Rewrite all the lines below as a numbered list, skipping any blank lines. Leave the pictures out of your answer.

Source records:
────────────────
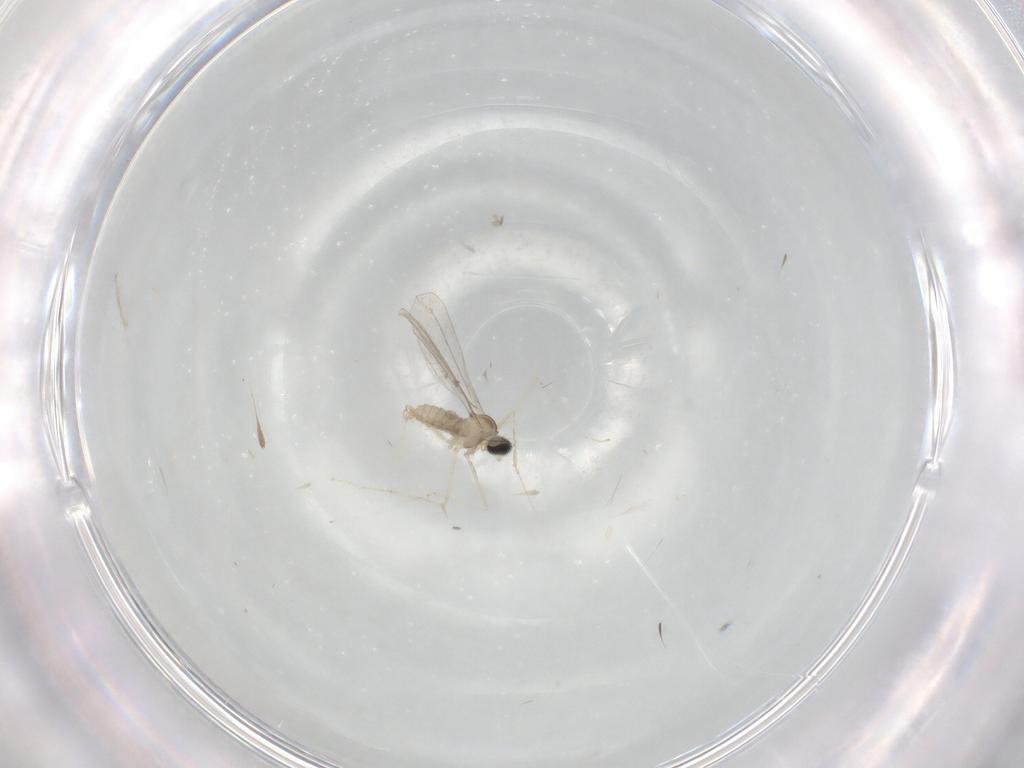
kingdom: Animalia
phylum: Arthropoda
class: Insecta
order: Diptera
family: Cecidomyiidae
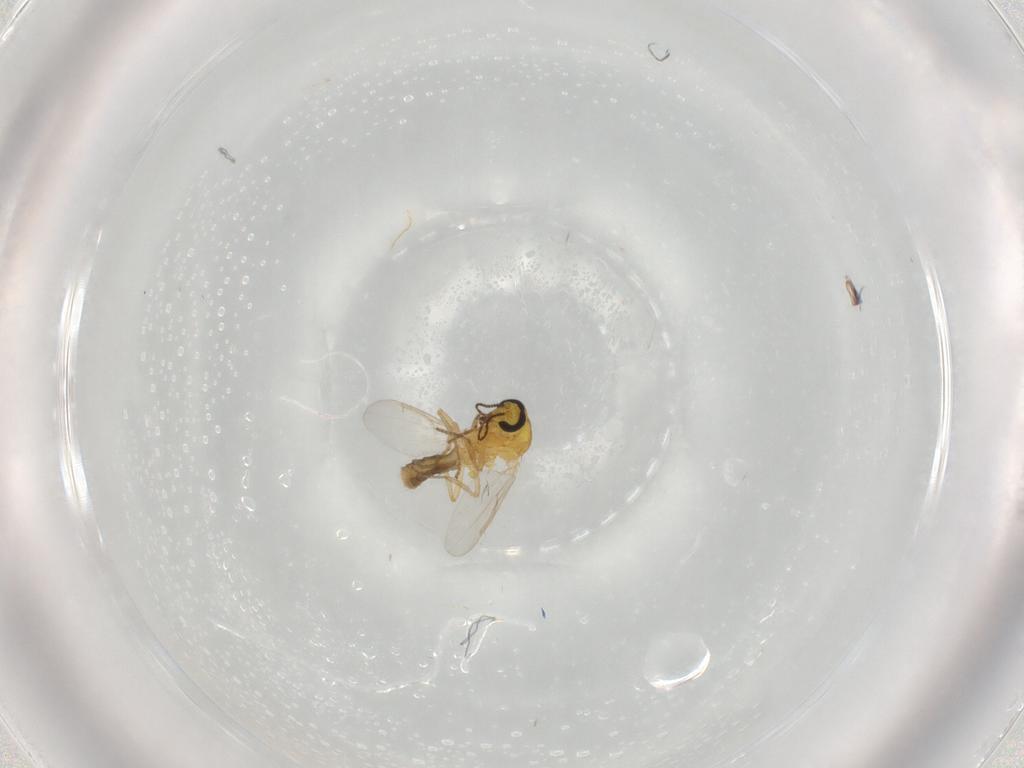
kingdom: Animalia
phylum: Arthropoda
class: Insecta
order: Diptera
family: Ceratopogonidae
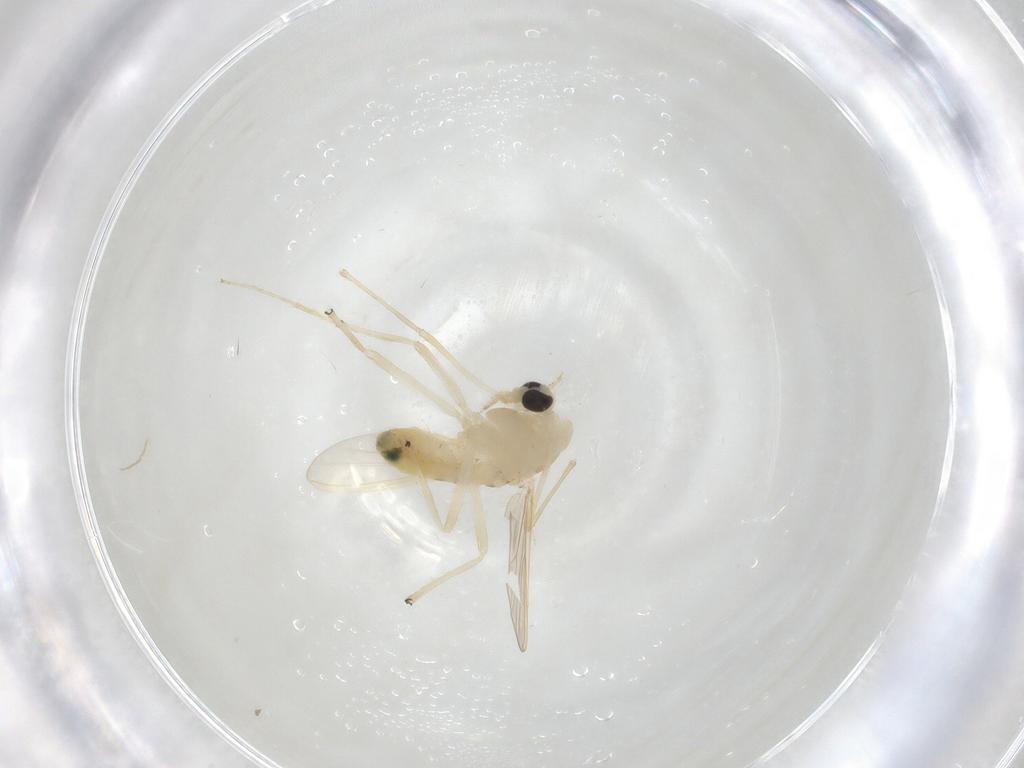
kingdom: Animalia
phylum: Arthropoda
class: Insecta
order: Diptera
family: Chironomidae
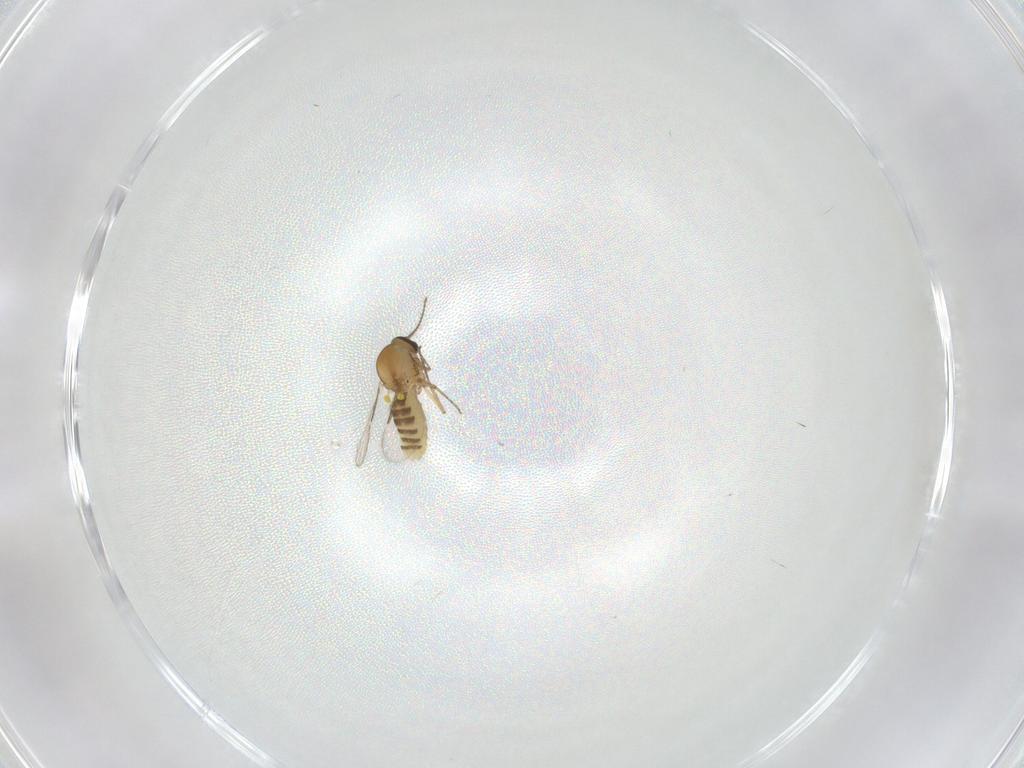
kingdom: Animalia
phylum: Arthropoda
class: Insecta
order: Diptera
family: Ceratopogonidae
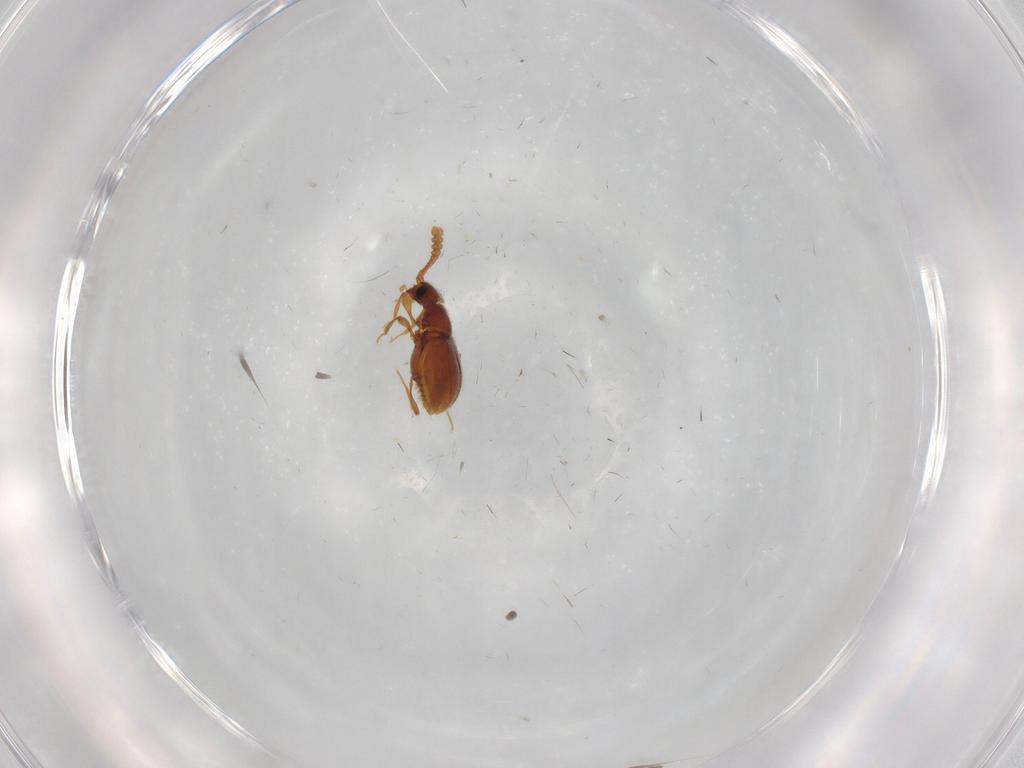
────────────────
Output:
1. kingdom: Animalia
2. phylum: Arthropoda
3. class: Insecta
4. order: Diptera
5. family: Cecidomyiidae
6. kingdom: Animalia
7. phylum: Arthropoda
8. class: Insecta
9. order: Diptera
10. family: Ceratopogonidae
11. kingdom: Animalia
12. phylum: Arthropoda
13. class: Insecta
14. order: Diptera
15. family: Chironomidae
16. kingdom: Animalia
17. phylum: Arthropoda
18. class: Insecta
19. order: Diptera
20. family: Ceratopogonidae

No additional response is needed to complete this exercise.